# Getting papers of an OTTB



## Speed Racer (Oct 21, 2009)

Unless whoever buys her plans to breed her, her JC papers aren't necessary.

If she raced, she should have an upper lip tattoo. Get that, then contact the JC. They should be able to help you.


----------



## IquitosARG10 (Aug 27, 2011)

That's weird that everyone would want to see papers, but that's neither here nor there! I would contact the JC and give them her registered name and tattoo number, if it's readable. They should be able to go from there.


----------



## HorsesAreMyPassion (Feb 16, 2012)

I have all of my horses Jockey Club papers and their Thoroughbred Breeders Registration papers. They were given to me when I got my horses. My horses came from their original breeder/owner.

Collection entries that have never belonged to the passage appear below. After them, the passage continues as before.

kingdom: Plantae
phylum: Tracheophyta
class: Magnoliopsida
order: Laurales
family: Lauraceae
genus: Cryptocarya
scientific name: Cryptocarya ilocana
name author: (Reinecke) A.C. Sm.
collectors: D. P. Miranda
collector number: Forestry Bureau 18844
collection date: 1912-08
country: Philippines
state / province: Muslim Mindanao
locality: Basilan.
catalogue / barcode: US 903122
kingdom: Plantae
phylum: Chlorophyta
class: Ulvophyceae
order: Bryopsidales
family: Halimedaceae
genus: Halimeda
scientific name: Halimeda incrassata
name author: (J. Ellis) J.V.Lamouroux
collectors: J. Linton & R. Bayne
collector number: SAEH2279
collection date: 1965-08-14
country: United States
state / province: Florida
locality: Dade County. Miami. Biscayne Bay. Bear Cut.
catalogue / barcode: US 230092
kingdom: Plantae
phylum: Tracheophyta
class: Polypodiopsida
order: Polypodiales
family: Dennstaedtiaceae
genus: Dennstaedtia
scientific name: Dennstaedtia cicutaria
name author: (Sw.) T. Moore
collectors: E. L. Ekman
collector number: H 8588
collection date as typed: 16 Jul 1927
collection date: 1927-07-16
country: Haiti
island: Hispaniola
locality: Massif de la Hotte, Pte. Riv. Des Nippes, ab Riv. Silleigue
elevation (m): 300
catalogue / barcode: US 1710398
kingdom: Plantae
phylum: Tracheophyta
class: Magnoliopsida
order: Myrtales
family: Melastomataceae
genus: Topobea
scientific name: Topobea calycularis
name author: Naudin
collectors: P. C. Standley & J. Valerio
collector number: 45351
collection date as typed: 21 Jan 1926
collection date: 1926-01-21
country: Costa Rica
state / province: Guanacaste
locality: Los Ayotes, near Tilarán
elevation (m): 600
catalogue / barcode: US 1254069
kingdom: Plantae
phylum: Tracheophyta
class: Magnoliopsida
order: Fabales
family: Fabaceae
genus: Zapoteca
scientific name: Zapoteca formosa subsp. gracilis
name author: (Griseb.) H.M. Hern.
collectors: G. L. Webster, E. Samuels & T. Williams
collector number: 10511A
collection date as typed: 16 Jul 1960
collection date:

Do you at least have her TB registration papers? I know I would for sure want at least the breed papers if I were buying. The Jockey Club papers really aren't going to do anyone any good unless they are going to race the horse again. With her being a mare, people will want her papers so that if they were to breed her they could register the foal.


----------



## LuvsArabella (Aug 23, 2010)

OK. thanks everyone. I don't have her Thoroughbred Breeders Registration either papers  SO I guess I should work on getting those...She was born in Indiana, so do I need to contact the TBR in Indiana? She's my first and I am still learning


----------



## LuvsArabella (Aug 23, 2010)

added
She was sold to me without papers. So does that mean that when she was first done racing that her owners old her without papers on purpose? So that she would not be able to race again? I don't care for her racing papers, I guess I would like her TB breeders registration papers. I know they may be a chance that I won't be able to get them, but if there is I would like to, for selling purposes.


----------



## LuvsArabella (Aug 23, 2010)

This is my girl. She wasn't the best racer:lol: But she's a sweety
Equibase Company - Thoroughbred Racing Information


----------



## QHDragon (Mar 6, 2009)

Be prepared for an uphill battle. A lot of trainers keep the papers to insure that the horse is never returned to the racetrack, and then over time they are usually lost. If you can track down the last listed owner you could get them to fill out a lost papers report, but be prepared for a fee.


----------



## HorsesAreMyPassion (Feb 16, 2012)

Sorry to hear that you didn't even get her TB registration papers when you got her. 

Like QHDragon said, you may have to track back through her previous owners to try and find them. There is a chance someone may still have them in their files somewhere. 

Honestly, if someone comes along that is really interested in her for a riding horse it really shouldn't matter much if she doesn't have her papers. It is nice to have them but they aren't needed unless she were to race again which isn't likely, or if someone wanted to have her as a broodmare. Most likely she is being sold as a riding horse so it really shouldn't matter.

Hopefully you will track them down somewhere.


----------